Start of Data in this exercise

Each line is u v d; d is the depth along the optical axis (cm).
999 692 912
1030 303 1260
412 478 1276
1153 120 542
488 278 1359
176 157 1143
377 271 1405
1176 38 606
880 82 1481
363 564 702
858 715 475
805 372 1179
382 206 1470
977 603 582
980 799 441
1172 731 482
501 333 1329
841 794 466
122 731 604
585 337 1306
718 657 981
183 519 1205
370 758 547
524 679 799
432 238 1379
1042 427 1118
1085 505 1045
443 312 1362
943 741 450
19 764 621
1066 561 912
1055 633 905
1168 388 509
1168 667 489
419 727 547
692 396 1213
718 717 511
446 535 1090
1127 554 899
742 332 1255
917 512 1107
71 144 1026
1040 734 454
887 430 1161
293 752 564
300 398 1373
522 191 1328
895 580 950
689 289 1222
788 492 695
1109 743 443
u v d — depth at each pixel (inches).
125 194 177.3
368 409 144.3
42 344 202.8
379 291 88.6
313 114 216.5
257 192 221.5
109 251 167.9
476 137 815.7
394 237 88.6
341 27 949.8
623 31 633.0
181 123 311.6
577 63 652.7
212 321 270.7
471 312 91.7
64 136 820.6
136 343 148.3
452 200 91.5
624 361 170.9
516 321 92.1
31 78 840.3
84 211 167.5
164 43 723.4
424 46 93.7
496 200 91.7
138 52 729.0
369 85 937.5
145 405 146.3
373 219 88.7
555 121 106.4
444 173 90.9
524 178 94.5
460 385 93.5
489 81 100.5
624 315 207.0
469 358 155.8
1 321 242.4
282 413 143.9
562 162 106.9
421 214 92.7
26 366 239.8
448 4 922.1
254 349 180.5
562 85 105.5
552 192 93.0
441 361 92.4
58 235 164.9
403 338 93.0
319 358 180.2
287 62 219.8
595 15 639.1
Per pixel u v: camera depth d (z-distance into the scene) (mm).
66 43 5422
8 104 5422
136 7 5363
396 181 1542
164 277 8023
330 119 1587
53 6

End of Data in this exercise

**Problem description:**
Return a word-for-word copy of the lines above from the one holding "488 278 1359" through the one holding "1066 561 912", with both of them included and nothing besides.

**Exercise response:**
488 278 1359
176 157 1143
377 271 1405
1176 38 606
880 82 1481
363 564 702
858 715 475
805 372 1179
382 206 1470
977 603 582
980 799 441
1172 731 482
501 333 1329
841 794 466
122 731 604
585 337 1306
718 657 981
183 519 1205
370 758 547
524 679 799
432 238 1379
1042 427 1118
1085 505 1045
443 312 1362
943 741 450
19 764 621
1066 561 912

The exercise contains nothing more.